Records provided
━━━━━━━━━━

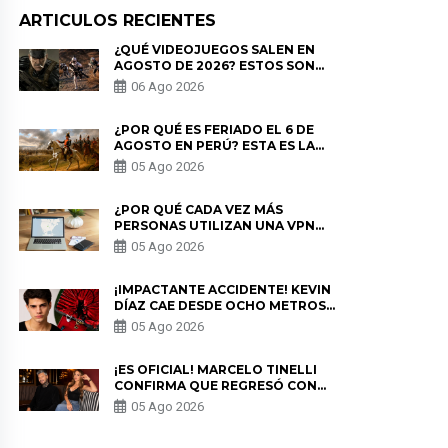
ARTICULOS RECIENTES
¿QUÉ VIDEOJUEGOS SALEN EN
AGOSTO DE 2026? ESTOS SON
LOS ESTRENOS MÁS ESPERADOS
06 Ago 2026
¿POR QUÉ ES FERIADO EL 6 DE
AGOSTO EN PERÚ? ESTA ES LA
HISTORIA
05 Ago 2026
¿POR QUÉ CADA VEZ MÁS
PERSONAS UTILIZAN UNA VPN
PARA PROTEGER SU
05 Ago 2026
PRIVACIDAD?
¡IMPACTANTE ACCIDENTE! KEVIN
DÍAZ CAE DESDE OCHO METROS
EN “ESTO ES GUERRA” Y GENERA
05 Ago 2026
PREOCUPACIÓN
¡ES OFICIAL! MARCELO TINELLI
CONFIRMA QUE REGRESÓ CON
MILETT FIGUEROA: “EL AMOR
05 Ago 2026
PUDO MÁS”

━━━━━━━━━━

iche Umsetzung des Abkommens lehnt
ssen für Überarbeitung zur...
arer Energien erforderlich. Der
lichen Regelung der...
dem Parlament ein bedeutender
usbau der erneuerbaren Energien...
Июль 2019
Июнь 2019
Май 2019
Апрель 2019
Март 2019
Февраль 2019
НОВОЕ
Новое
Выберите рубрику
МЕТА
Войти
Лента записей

━━━━━━━━━━

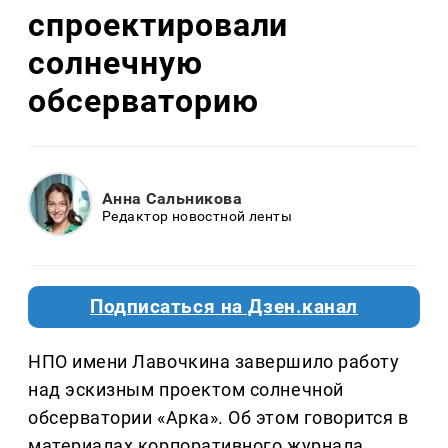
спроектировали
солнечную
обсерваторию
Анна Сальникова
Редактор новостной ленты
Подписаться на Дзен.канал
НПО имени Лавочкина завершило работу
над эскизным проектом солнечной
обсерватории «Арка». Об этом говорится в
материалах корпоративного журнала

━━━━━━━━━━

Aim of the exercise
Scan the data for lines containing "Energien" and copy all of them.

Task result
arer Energien erforderlich. Der
usbau der erneuerbaren Energien...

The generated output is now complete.